Not digging the outlines still. I also think the tracking is too tight. The letters are starting to merge into one another and form different shapes.

Now the tagline is too light, almost to the point of "why should it be there"?

The fading audio boxes to the right of the O actually work against the logo. I believe they subliminaly suggest that the product is of low quality, since they are so weak and faded.

I do like what you have started with the O. It is developing into a mark. I would explore that further.

Dan Weaver's picture

FIBERPACK AUDIO is 1970s tight. Its not a quick read, let it breathe, also put a full space between Fiberpack and Audio. Everything feels squooshed packed together if thats your intention you succeeded. The graphic is fading away did you try it in a lighter gray or white?

anticowboyism's picture

Ok try this one. I just pared it down to a white background to see how it works alone. I've adjusted the spacing and continued tweaking the O graphic.

New Version

Dan Weaver's picture

Much better but ask your self how will this logo be used If it is going to be used in sizes smaller than your posts, the elements and type will fall apart or clog (printing). You might design it two ways Version 1 used for sizes above X and Version 2 on sizes below X or Version 1 used for web purposes only and Version 2 on printed material.

newbomb's picture

Outline is a little strong. What about just having "Audio" outlined and Fiberpack solid. May make it more legible and put stress on Audio. My 2 cents.

anticowboyism's picture

I appreciate all your comments so much.

I have not shown this logo to the client yet, but I feel he is going to like it alot. However in our last conversation he told me he would like to pay me more if I can give him several different designs to choose from. So I am posting 2 new designs. Please bear with me, I know I have posted alot on this project. :) Thanks!

Here's all 3 latest designs

adnix's picture

No vote on #2. It's awkward looking. I guess if you refine the "loop" a little more it could be a candidate.

#3 is still the strongest, but those teeny, tiny marks inside the O will disappear at a smaller size, like on a business card.

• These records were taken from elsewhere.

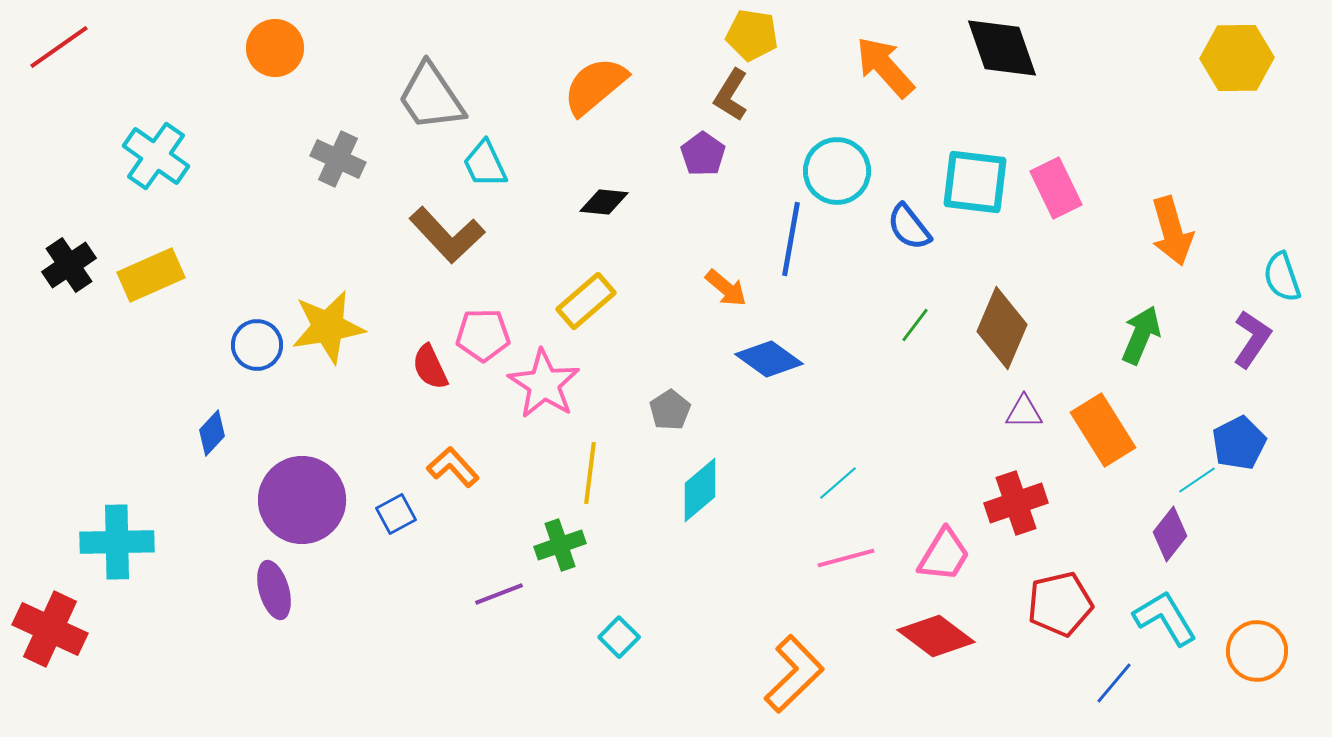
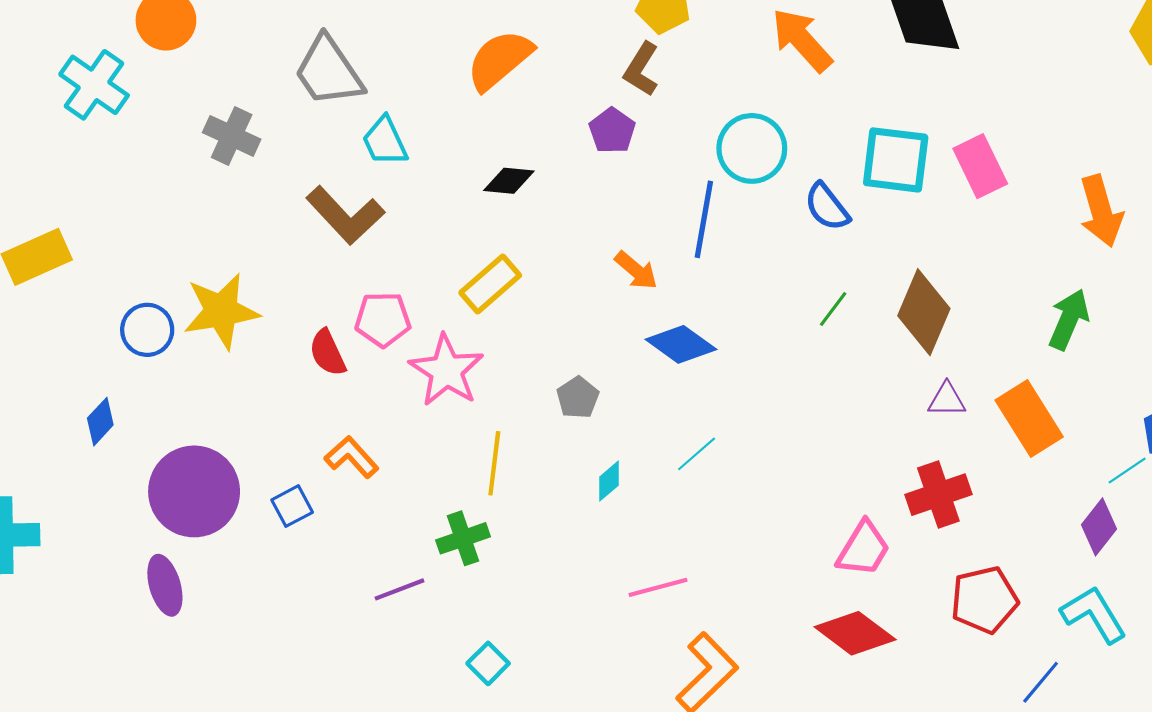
cyan cross: (156, 156) -> (94, 85), moved
cyan line: (838, 483) -> (697, 454), moved
cyan diamond: (700, 490) -> (609, 481), size x0.6
pink line: (846, 558) -> (658, 587), moved
cyan square: (619, 637) -> (488, 663), moved

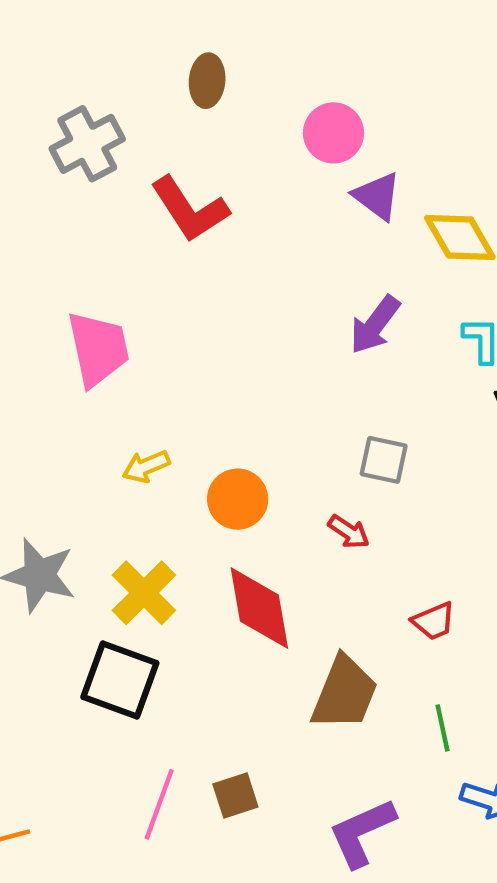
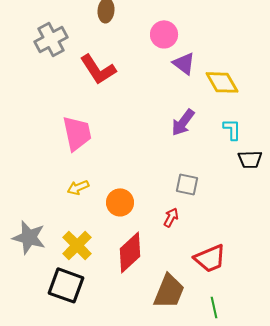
pink trapezoid: (98, 349) -> (77, 133), moved
red arrow: (349, 532) -> (171, 217), turned -96
red diamond: (259, 608) -> (130, 252), turned 57
red trapezoid: (434, 621) -> (210, 258), size x1.6

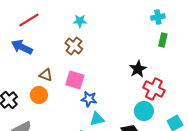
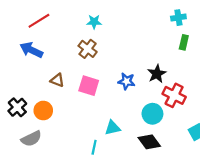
orange circle: (39, 95) -> (43, 111), moved
blue star: (89, 99) -> (127, 81), moved
cyan circle: (144, 111) -> (152, 114), moved

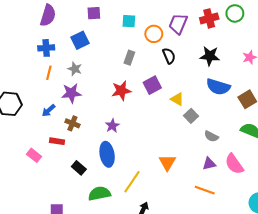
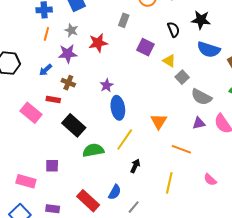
black semicircle: (169, 56) -> (173, 29), moved
purple square: (152, 85) -> (145, 47), turned -36
red star: (121, 91) -> (98, 43), moved
gray semicircle: (211, 136) -> (201, 97), size x1.5
blue ellipse: (107, 154) -> (118, 108), moved
pink rectangle: (34, 155) -> (31, 113), size x1.5
black rectangle: (79, 168) -> (74, 125), size x1.6
orange line: (205, 190) -> (181, 149), moved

#1 is too difficult to read and there are awkward joins between the two words. Something I want to point out-when "fusing" two shapes, letterforms or otherwise, you need to be aware of not only the shape you are creating, but the shape of the negative area as well. On #1, there is a weird negative space between the k and the upside-down A. Something to remember for future designs.

timfm's picture

As regards to showing multiple designs, I tend to agree with the late Mr. Rand's perspective. Show only one, and show the best. Don't give the client an opportunity to choose an inferior design, because most of the time they will.

I agree with adnix. From a compositional perspective, #3 is by far the strongest -- but the "O"'s internals might get lost a smaller sizes. My eye tells me that there is perhaps too much going on around the "O," which distracts from the typography.

Dan Weaver's picture

You are getting the contrast and prioritizing aspect of your logo. Avoid gradients as in number 2 they cause production problems and it will come back to bite you. Number 1 looks like a mistake, Audio doesn't read. As I noted before number 3 will fall apart or fill-in in small sizes. I also suggest trying to make anything you design work in black and white (tints of black are fine). The reason is any fatal design flaws can be hidden by color. Also test your designs at the smallest size you know they will be used. One last note do not let your client take a piece from one design and a piece from another design, that is how the Camel was made.

adnix's picture

dan weaver said:

One last note do not let your client take a piece from one design and a piece from another design, that is how the Camel was made.

I agree. On a graphic design forum I frequent, they like to call that "Frankenstein-ing."